TASK ITEM
Extract each of the lines below that contains the string "Запретить".
────────────────
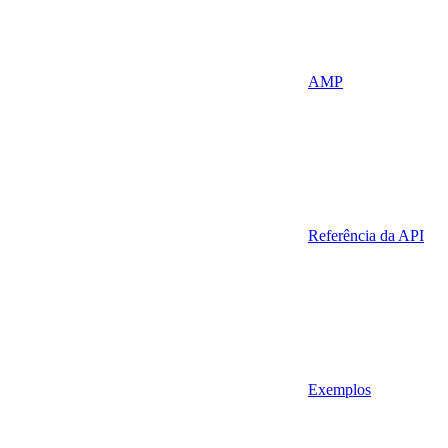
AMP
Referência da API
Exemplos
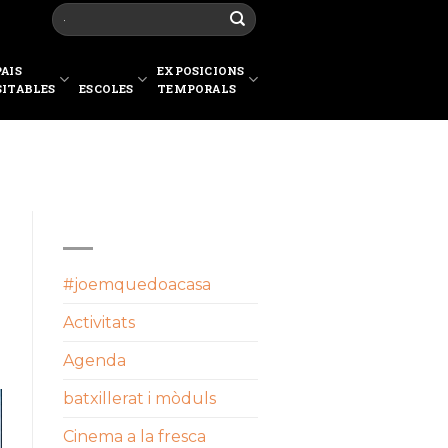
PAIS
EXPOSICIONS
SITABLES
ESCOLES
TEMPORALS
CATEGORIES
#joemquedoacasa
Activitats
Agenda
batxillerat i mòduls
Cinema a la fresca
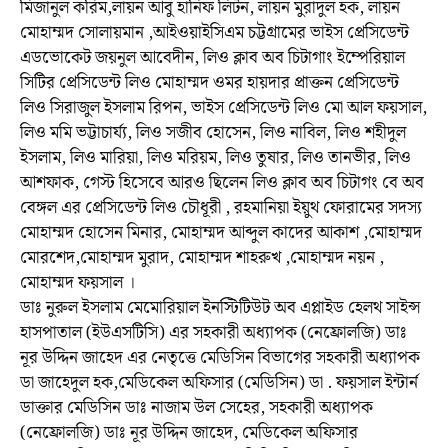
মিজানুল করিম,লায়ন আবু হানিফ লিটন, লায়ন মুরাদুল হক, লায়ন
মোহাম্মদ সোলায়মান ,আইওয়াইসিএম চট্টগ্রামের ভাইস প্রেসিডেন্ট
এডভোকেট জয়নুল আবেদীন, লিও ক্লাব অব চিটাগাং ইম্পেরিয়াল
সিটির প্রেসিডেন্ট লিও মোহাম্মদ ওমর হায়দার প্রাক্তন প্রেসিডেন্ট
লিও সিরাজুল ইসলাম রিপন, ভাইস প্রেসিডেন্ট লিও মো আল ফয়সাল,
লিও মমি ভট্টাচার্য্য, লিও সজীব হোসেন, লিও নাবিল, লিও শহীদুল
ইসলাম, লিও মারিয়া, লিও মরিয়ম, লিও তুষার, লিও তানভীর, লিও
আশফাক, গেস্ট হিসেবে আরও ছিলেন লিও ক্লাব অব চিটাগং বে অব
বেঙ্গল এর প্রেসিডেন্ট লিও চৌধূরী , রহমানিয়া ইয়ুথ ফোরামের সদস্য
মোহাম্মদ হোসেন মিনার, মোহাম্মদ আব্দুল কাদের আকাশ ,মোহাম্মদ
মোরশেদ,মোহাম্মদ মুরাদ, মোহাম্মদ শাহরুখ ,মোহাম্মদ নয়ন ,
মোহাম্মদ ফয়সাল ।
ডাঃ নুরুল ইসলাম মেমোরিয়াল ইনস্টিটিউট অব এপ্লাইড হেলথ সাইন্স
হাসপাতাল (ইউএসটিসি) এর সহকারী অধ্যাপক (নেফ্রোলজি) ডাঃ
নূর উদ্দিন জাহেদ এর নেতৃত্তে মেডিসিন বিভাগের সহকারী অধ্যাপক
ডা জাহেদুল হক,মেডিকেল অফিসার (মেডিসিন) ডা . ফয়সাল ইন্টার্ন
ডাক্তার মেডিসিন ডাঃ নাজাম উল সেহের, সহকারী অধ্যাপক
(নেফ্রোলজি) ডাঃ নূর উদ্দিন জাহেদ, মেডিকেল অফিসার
────────────────
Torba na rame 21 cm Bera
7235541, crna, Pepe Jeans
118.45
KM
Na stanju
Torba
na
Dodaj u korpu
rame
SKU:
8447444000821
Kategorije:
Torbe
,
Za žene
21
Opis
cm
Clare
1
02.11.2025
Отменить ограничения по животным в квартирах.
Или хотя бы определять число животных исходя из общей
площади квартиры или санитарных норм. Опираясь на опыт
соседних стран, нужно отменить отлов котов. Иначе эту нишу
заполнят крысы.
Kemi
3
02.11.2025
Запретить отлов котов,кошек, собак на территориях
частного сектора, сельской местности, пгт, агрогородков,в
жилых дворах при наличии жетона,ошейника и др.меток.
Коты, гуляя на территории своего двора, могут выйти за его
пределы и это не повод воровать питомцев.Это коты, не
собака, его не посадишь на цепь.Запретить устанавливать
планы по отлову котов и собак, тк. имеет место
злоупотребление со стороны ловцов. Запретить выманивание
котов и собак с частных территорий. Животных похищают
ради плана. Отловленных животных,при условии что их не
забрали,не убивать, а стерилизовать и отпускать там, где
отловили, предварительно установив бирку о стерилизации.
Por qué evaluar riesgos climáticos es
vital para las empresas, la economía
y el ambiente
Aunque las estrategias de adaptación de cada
────────────────
FINISHED TASK
Запретить отлов котов,кошек, собак на территориях
собака, его не посадишь на цепь.Запретить устанавливать
злоупотребление со стороны ловцов. Запретить выманивание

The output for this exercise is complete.